GIVEN TEXT
···
Planned comparisons were also conducted comparing the flanked intact-phase and flanked perturbed-phase conditions within each of the two magnitude-averaging conditions. When individual magnitude was used, the flanked perturbed-phase condition had significantly lower threshold elevation than the intact-phase flanked condition [mean difference = −2.63, SD = 0.96, 95% BCa CI = (−3.81, −2.12), z = −5.36, p < 0.001, Hedge's g = −2.48]. A statistically significant difference between the perturbed-phase and the intact-phase flanked conditions was also found when averaged magnitude was used [mean difference = −1.89, SD = 1.10, 95% BCa CI = (−2.99, −1.22), z = −4.24, p < 0.001, Hedge's g = −1.55]. 
Discussion
Crowding was weakened with perturbed-phase flankers. Our results suggest that the strength of crowding in Chinese characters is contingent on similarity in terms of contour integrity. Whereas prior studies (C. He & Tjan, 2004; Shin et al., 2010) observed no difference in crowding strength between intact-phase and perturbed-phase flankers, we found otherwise: Perturbed-phase flankers induced weaker crowding than flankers with intact phase even after controlling for difference in magnitude spectrum among the flankers in the averaged magnitude conditions. Contour integrity therefore plays a role in determining crowding strength in Chinese characters. 
In previous studies in which null effect on phase perturbation was found, crowding strength was weakened only when the amplitude spectrum or power spectral density was altered. Our findings, however, suggest that contour integrity (phase) also influences the similarity effects in crowding of Chinese characters. The discrepancy in findings might lie in stimulus type. Our stimuli were more complex than average Chinese characters. Like many objects of high visual complexity, the components (i.e., radicals and stroke patterns) are essential to recognition, but the configuration of individual components (cf. faces) is just as important. Thus, Chinese-character recognition requires relatively high precision in feature binding. One possibility is that, with more features in the target, the likelihood of erroneously binding with flanker features before reaching object-level visual processing increases. 
Neuroimaging evidence supports the notion that crowding occurs at multiple stages (Anderson, Dakin, Schwarzkopf, Rees, & Greenwood, 2012; Freeman, Donner, & Heeger, 2011). For similarity in a visual element to influence crowding, the element needs to have a crucial role in the process of feature integration. From the discrepancy in findings on phase integrity, we infer that phase may be more involved in feature integration of one type of object but not another. In other words, the features that are erroneously integrated in the crowding process may also differ. This difference can be due to the characteristics of the object and even the requirements of the task. Unlike Latin letters, strokes and stroke patterns can be combined to form numerous different Chinese characters. Phase perturbation reduces the visibility of strokes in Chinese characters and may reduce the number of intact strokes to be erroneously integrated in crowding.
···
ACTIONS TO TAKE
- 1) List every published study cited in the passage on crowding in Chinese characters, as its citation appears there.
- 2) Reproduce the part of the passage on crowding in Chinese characters between "Planned comparisons were" and "Hedge's g = −1.55].", inclusive.
···
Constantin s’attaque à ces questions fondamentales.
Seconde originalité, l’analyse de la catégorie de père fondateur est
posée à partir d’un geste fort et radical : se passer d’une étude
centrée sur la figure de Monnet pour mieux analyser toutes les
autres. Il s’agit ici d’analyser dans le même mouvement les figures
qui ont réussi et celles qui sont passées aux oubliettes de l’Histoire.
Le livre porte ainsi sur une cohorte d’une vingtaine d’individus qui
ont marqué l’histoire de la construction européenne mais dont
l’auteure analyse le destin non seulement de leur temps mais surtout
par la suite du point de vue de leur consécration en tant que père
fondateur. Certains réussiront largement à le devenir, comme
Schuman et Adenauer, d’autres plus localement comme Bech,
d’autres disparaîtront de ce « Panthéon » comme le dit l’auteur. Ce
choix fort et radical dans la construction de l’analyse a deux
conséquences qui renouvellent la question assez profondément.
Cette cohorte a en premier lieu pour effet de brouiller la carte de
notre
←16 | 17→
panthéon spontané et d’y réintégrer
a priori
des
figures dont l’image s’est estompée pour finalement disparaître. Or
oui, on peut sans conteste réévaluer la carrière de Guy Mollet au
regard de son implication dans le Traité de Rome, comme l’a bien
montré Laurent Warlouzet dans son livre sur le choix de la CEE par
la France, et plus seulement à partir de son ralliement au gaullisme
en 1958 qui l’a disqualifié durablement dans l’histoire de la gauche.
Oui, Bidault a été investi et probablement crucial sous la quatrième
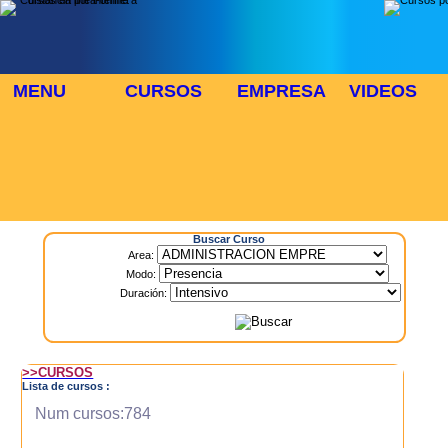
MENU
CURSOS
EMPRESA
VIDEOS
⬜
🎓 TUS CURSOS
Inicio
> Cursos
Buscar Curso
Area:
Modo:
Duración:
>>CURSOS
Lista de cursos :
Num cursos:784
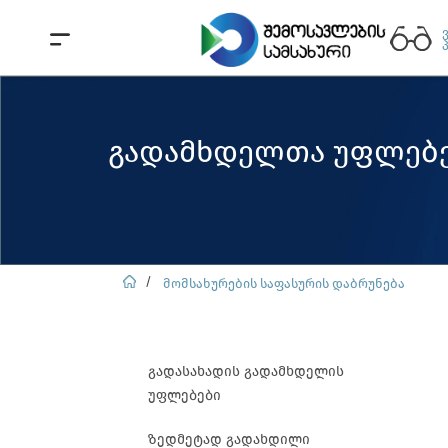
გადამხდელთა უფლებ
მომსახურების საფასურის დაბრუნება
გადასახადის გადამხდელის
უფლებები
ზედმეტად გადახდილი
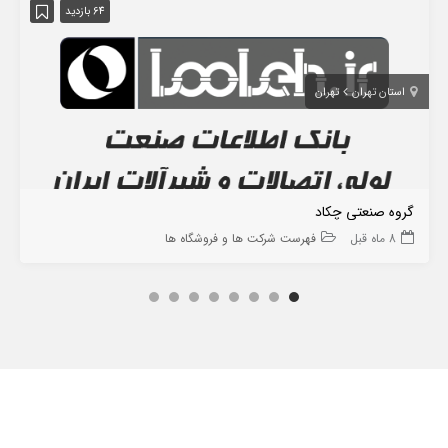
64 بازدید
استان تهران
تهران
گروه صنعتی چکاد
8 ماه قبل
فهرست شرکت ها و فروشگاه ها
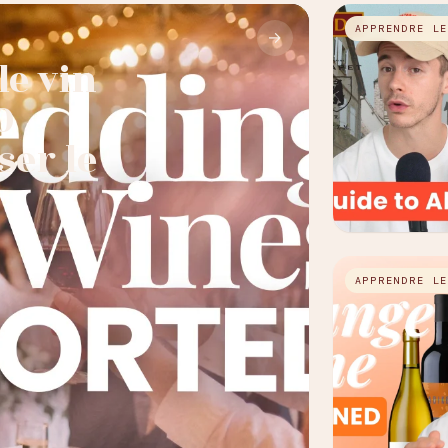
APPRENDRE L
→
e vin
0
ser le
APPRENDRE L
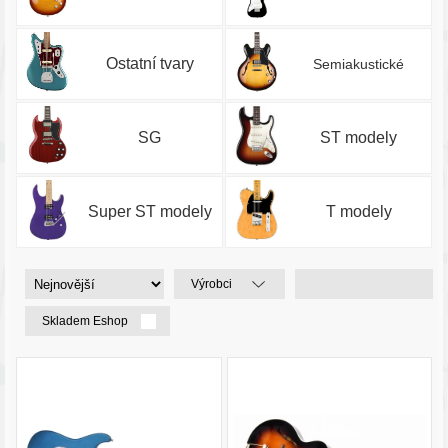
Ostatní tvary
Semiakustické
SG
ST modely
Super ST modely
T modely
Výrobci
Skladem Eshop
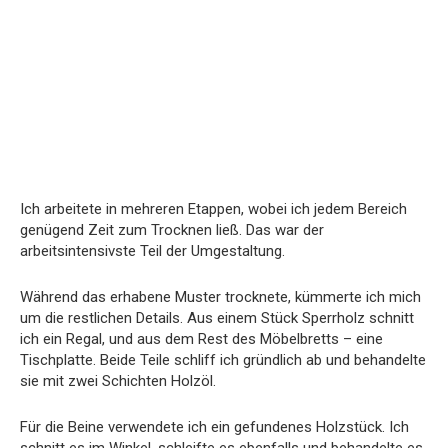
Ich arbeitete in mehreren Etappen, wobei ich jedem Bereich
genügend Zeit zum Trocknen ließ. Das war der
arbeitsintensivste Teil der Umgestaltung.
Während das erhabene Muster trocknete, kümmerte ich mich
um die restlichen Details. Aus einem Stück Sperrholz schnitt
ich ein Regal, und aus dem Rest des Möbelbretts – eine
Tischplatte. Beide Teile schliff ich gründlich ab und behandelte
sie mit zwei Schichten Holzöl.
Für die Beine verwendete ich ein gefundenes Holzstück. Ich
schnitt es im Winkel, schleifte es ebenfalls und behandelte es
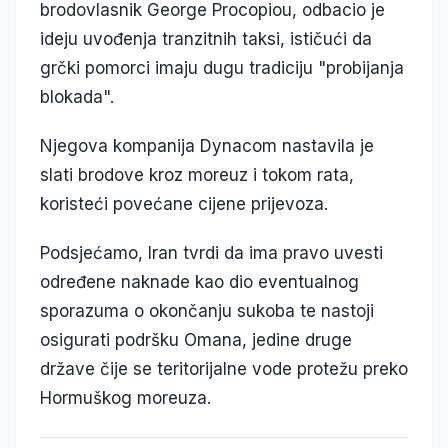
brodovlasnik George Procopiou, odbacio je
ideju uvođenja tranzitnih taksi, ističući da
grčki pomorci imaju dugu tradiciju "probijanja
blokada".
Njegova kompanija Dynacom nastavila je
slati brodove kroz moreuz i tokom rata,
koristeći povećane cijene prijevoza.
Podsjećamo, Iran tvrdi da ima pravo uvesti
određene naknade kao dio eventualnog
sporazuma o okončanju sukoba te nastoji
osigurati podršku Omana, jedine druge
države čije se teritorijalne vode protežu preko
Hormuškog moreuza.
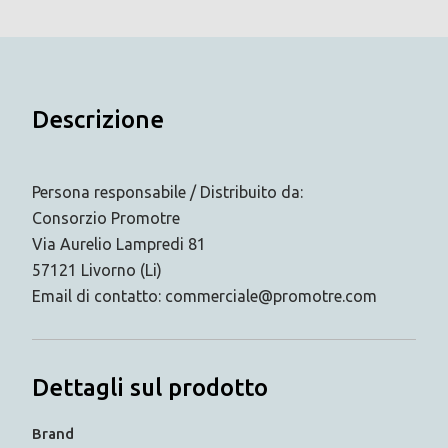
Descrizione
Persona responsabile / Distribuito da:
Consorzio Promotre
Via Aurelio Lampredi 81
57121 Livorno (Li)
Email di contatto: commerciale@promotre.com
Dettagli sul prodotto
Brand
···
SOLUTIONS BY TASK
- 1)
C. He & Tjan, 2004
Shin et al., 2010
Anderson, Dakin, Schwarzkopf, Rees, & Greenwood, 2012
Freeman, Donner, & Heeger, 2011

- 2)
Planned comparisons were also conducted comparing the flanked intact-phase and flanked perturbed-phase conditions within each of the two magnitude-averaging conditions. When individual magnitude was used, the flanked perturbed-phase condition had significantly lower threshold elevation than the intact-phase flanked condition [mean difference = −2.63, SD = 0.96, 95% BCa CI = (−3.81, −2.12), z = −5.36, p < 0.001, Hedge's g = −2.48]. A statistically significant difference between the perturbed-phase and the intact-phase flanked conditions was also found when averaged magnitude was used [mean difference = −1.89, SD = 1.10, 95% BCa CI = (−2.99, −1.22), z = −4.24, p < 0.001, Hedge's g = −1.55].